_Directive:_ Every entry below should be printed exactly.

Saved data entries

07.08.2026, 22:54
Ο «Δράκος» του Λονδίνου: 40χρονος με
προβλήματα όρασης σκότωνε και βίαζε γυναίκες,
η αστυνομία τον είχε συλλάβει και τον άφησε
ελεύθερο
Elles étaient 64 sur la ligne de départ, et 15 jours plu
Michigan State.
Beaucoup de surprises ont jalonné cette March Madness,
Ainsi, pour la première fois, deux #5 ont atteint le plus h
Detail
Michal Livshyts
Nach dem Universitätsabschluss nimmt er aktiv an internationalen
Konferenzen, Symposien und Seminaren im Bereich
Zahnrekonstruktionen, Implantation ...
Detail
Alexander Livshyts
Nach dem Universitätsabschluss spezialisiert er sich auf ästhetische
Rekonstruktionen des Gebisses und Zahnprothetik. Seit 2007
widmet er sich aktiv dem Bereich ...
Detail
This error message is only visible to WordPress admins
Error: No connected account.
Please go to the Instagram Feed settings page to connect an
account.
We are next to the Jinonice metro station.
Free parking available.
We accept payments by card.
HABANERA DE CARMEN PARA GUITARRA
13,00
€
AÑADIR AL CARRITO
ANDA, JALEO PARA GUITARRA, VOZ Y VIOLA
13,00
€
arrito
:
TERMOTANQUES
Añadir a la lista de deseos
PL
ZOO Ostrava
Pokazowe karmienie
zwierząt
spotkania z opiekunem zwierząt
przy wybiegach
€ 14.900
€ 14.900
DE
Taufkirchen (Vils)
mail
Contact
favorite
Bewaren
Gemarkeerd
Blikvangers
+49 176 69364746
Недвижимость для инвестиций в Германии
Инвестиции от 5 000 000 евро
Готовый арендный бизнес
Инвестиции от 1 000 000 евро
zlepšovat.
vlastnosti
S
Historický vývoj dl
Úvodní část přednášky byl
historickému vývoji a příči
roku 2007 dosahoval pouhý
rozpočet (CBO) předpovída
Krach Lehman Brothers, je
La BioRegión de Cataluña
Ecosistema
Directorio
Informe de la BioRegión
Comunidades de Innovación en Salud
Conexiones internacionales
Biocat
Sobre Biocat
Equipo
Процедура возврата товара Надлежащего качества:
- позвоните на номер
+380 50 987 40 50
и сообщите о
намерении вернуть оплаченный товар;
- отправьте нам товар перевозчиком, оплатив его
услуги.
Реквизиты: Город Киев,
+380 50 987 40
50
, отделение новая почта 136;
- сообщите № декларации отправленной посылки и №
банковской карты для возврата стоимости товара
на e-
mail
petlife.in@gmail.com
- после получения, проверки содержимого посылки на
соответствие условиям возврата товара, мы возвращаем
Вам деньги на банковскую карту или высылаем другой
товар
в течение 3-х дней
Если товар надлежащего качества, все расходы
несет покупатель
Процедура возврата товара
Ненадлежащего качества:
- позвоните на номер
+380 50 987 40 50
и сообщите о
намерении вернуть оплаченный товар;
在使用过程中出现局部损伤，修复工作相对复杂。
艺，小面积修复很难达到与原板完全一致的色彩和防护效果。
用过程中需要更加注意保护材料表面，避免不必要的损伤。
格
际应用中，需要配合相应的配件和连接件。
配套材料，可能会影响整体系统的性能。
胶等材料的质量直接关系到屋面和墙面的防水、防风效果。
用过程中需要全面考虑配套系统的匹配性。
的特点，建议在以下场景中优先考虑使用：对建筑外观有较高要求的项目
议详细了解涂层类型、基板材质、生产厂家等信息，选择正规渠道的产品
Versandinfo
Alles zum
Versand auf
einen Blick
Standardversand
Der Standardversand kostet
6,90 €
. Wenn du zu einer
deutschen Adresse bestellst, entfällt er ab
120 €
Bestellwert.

_Task solution:_
07.08.2026, 22:54
Ο «Δράκος» του Λονδίνου: 40χρονος με
προβλήματα όρασης σκότωνε και βίαζε γυναίκες,
η αστυνομία τον είχε συλλάβει και τον άφησε
ελεύθερο
Elles étaient 64 sur la ligne de départ, et 15 jours plu
Michigan State.
Beaucoup de surprises ont jalonné cette March Madness,
Ainsi, pour la première fois, deux #5 ont atteint le plus h
Detail
Michal Livshyts
Nach dem Universitätsabschluss nimmt er aktiv an internationalen
Konferenzen, Symposien und Seminaren im Bereich
Zahnrekonstruktionen, Implantation ...
Detail
Alexander Livshyts
Nach dem Universitätsabschluss spezialisiert er sich auf ästhetische
Rekonstruktionen des Gebisses und Zahnprothetik. Seit 2007
widmet er sich aktiv dem Bereich ...
Detail
This error message is only visible to WordPress admins
Error: No connected account.
Please go to the Instagram Feed settings page to connect an
account.
We are next to the Jinonice metro station.
Free parking available.
We accept payments by card.
HABANERA DE CARMEN PARA GUITARRA
13,00
€
AÑADIR AL CARRITO
ANDA, JALEO PARA GUITARRA, VOZ Y VIOLA
13,00
€
arrito
:
TERMOTANQUES
Añadir a la lista de deseos
PL
ZOO Ostrava
Pokazowe karmienie
zwierząt
spotkania z opiekunem zwierząt
przy wybiegach
€ 14.900
€ 14.900
DE
Taufkirchen (Vils)
mail
Contact
favorite
Bewaren
Gemarkeerd
Blikvangers
+49 176 69364746
Недвижимость для инвестиций в Германии
Инвестиции от 5 000 000 евро
Готовый арендный бизнес
Инвестиции от 1 000 000 евро
zlepšovat.
vlastnosti
S
Historický vývoj dl
Úvodní část přednášky byl
historickému vývoji a příči
roku 2007 dosahoval pouhý
rozpočet (CBO) předpovída
Krach Lehman Brothers, je
La BioRegión de Cataluña
Ecosistema
Directorio
Informe de la BioRegión
Comunidades de Innovación en Salud
Conexiones internacionales
Biocat
Sobre Biocat
Equipo
Процедура возврата товара Надлежащего качества:
- позвоните на номер
+380 50 987 40 50
и сообщите о
намерении вернуть оплаченный товар;
- отправьте нам товар перевозчиком, оплатив его
услуги.
Реквизиты: Город Киев,
+380 50 987 40
50
, отделение новая почта 136;
- сообщите № декларации отправленной посылки и №
банковской карты для возврата стоимости товара
на e-
mail
petlife.in@gmail.com
- после получения, проверки содержимого посылки на
соответствие условиям возврата товара, мы возвращаем
Вам деньги на банковскую карту или высылаем другой
товар
в течение 3-х дней
Если товар надлежащего качества, все расходы
несет покупатель
Процедура возврата товара
Ненадлежащего качества:
- позвоните на номер
+380 50 987 40 50
и сообщите о
намерении вернуть оплаченный товар;
在使用过程中出现局部损伤，修复工作相对复杂。
艺，小面积修复很难达到与原板完全一致的色彩和防护效果。
用过程中需要更加注意保护材料表面，避免不必要的损伤。
格
际应用中，需要配合相应的配件和连接件。
配套材料，可能会影响整体系统的性能。
胶等材料的质量直接关系到屋面和墙面的防水、防风效果。
用过程中需要全面考虑配套系统的匹配性。
的特点，建议在以下场景中优先考虑使用：对建筑外观有较高要求的项目
议详细了解涂层类型、基板材质、生产厂家等信息，选择正规渠道的产品
Versandinfo
Alles zum
Versand auf
einen Blick
Standardversand
Der Standardversand kostet
6,90 €
. Wenn du zu einer
deutschen Adresse bestellst, entfällt er ab
120 €
Bestellwert.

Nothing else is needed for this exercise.